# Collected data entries
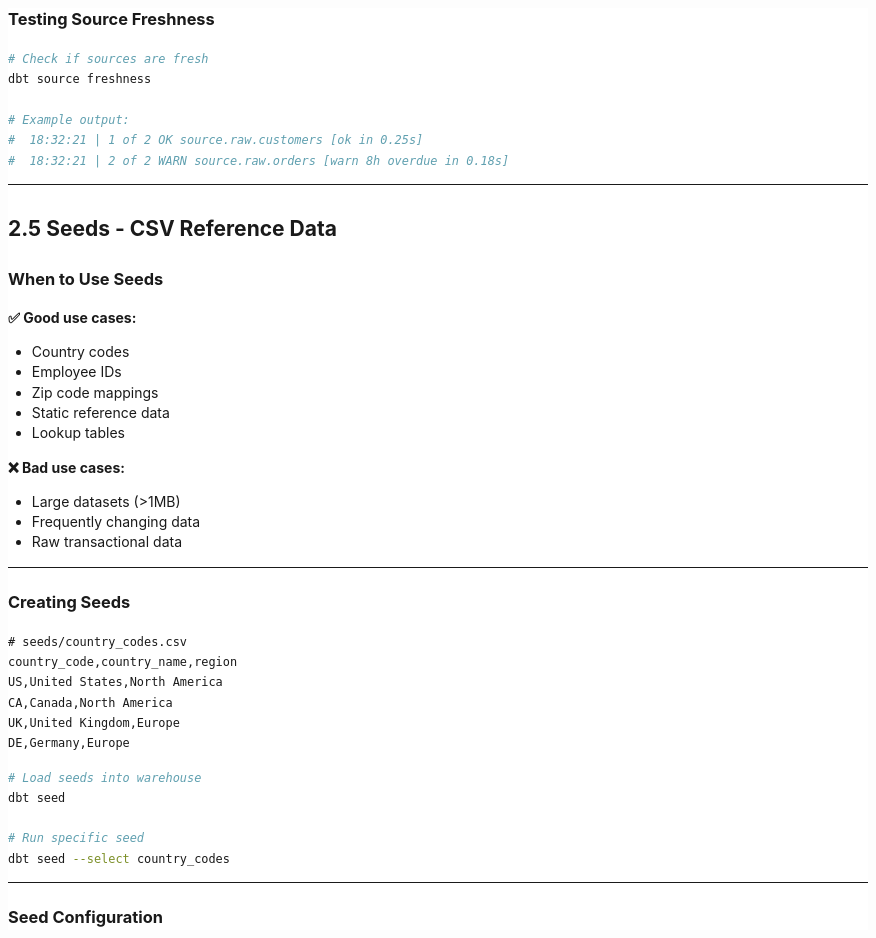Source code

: 
### Testing Source Freshness

```bash
# Check if sources are fresh
dbt source freshness

# Example output:
#  18:32:21 | 1 of 2 OK source.raw.customers [ok in 0.25s]
#  18:32:21 | 2 of 2 WARN source.raw.orders [warn 8h overdue in 0.18s]
```

---

## 2.5 Seeds - CSV Reference Data

### When to Use Seeds

**✅ Good use cases:**
- Country codes
- Employee IDs
- Zip code mappings
- Static reference data
- Lookup tables

**❌ Bad use cases:**
- Large datasets (>1MB)
- Frequently changing data
- Raw transactional data

---

### Creating Seeds

```csv
# seeds/country_codes.csv
country_code,country_name,region
US,United States,North America
CA,Canada,North America
UK,United Kingdom,Europe
DE,Germany,Europe
```

```bash
# Load seeds into warehouse
dbt seed

# Run specific seed
dbt seed --select country_codes
```

---

### Seed Configuration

# WHAT THIS TASK INVOLVES
Hand back the records above exactly as they are, pictures excluded.

# WORKED SOLUTION
Source code

: 
### Testing Source Freshness

```bash
# Check if sources are fresh
dbt source freshness

# Example output:
#  18:32:21 | 1 of 2 OK source.raw.customers [ok in 0.25s]
#  18:32:21 | 2 of 2 WARN source.raw.orders [warn 8h overdue in 0.18s]
```

---

## 2.5 Seeds - CSV Reference Data

### When to Use Seeds

**✅ Good use cases:**
- Country codes
- Employee IDs
- Zip code mappings
- Static reference data
- Lookup tables

**❌ Bad use cases:**
- Large datasets (>1MB)
- Frequently changing data
- Raw transactional data

---

### Creating Seeds

```csv
# seeds/country_codes.csv
country_code,country_name,region
US,United States,North America
CA,Canada,North America
UK,United Kingdom,Europe
DE,Germany,Europe
```

```bash
# Load seeds into warehouse
dbt seed

# Run specific seed
dbt seed --select country_codes
```

---

### Seed Configuration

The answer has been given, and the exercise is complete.